Serdengeçti
- Editor: Osman Yüksel
- Categories: Political magazine
- Frequency: Monthly
- Founder: Osman Yüksel
- Founded: 1942
- First issue: 20 April 1947
- Final issue: 1962
- Country: Turkey
- Based in: Ankara
- Language: Turkish

= Serdengeçti =

Conservative magazine in Turkey (1947–1962)
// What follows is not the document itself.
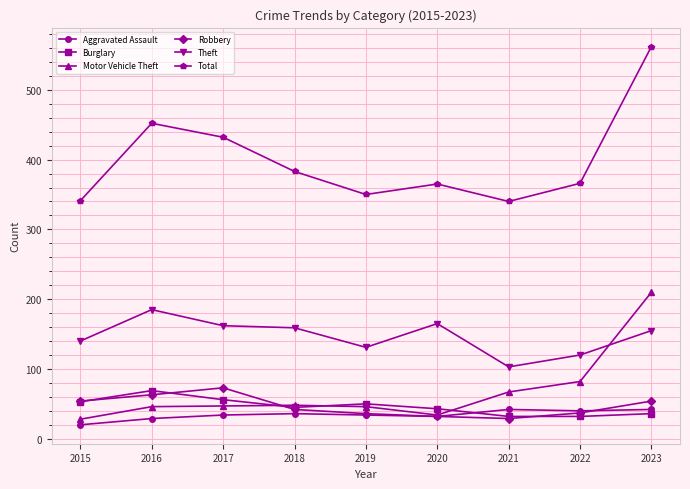

What is the total value across all series at 2016?

844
Serdengeçti was a conservative magazine which existed between 1947 and 1962 in Ankara, Turkey. The magazine managed to publish only thirty-three issues due to its frequent bans. It is known to be one of the early publications supporting political Islam in Turkey. Its founder and editor was Osman Yüksel who used the title of the magazine as his surname.

==History and profile==
Serdengeçti was first published on 20 April 1947. It was started, edited and published by Osman Yüksel. The magazine came out monthly and was headquartered in Ankara. Its subtitle was The magazine of those who run to God, nation and homeland. It was described on the cover page as the magazine which worships the truth and supports the people.
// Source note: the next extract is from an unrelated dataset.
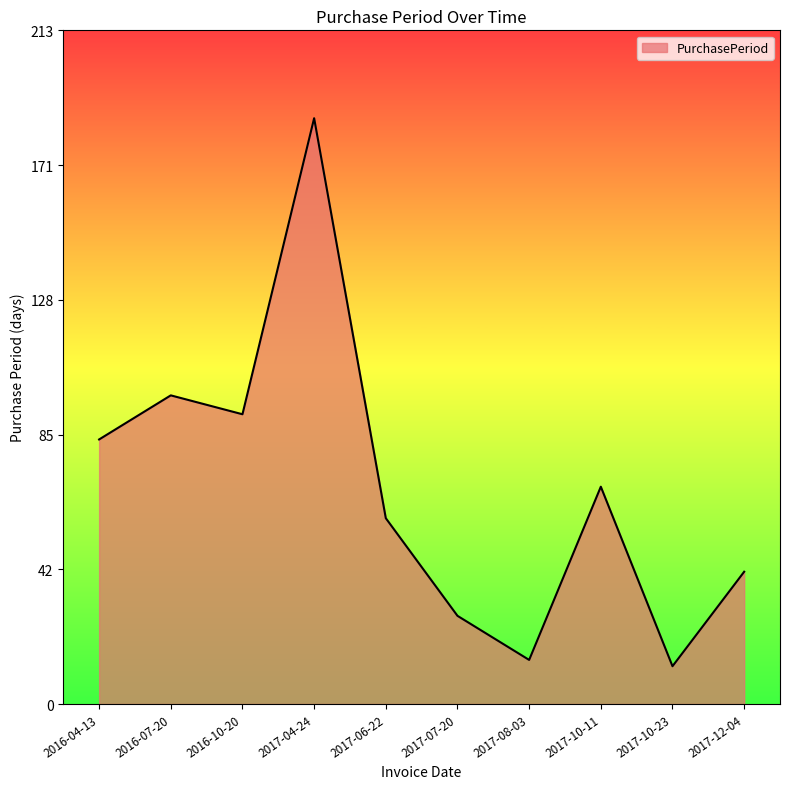

At which label does the data first exceed 69?

2016-04-13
Serdengeçti featured critical articles on nationalism and religious affairs and did not publish any advertisement. Osman Yüksel's slogan, "Tanri Dağı Kadar Türk, Hira Dağı Kadar Müslümanız (We are as Turkish as Mount Tengri and as Muslim as Mount Hira), was first published in the magazine and has been used by the nationalist parties in Turkey. It frequently attacked the Republican People's Party and the Kemalist establishment. Although most of the articles were written by Osman Yüksel, leading conservatives such as Nurettin Topçu, Ali Fuat Başgil, Necip Fazıl Kısakürek, Peyami Safa and Eşref Edip also contributed to the magazine. It covered translations of the work by Victor Hugo and Arthur Schopenhauer.

Serdengeçti folded in 1962 after publishing only thirty-three issues.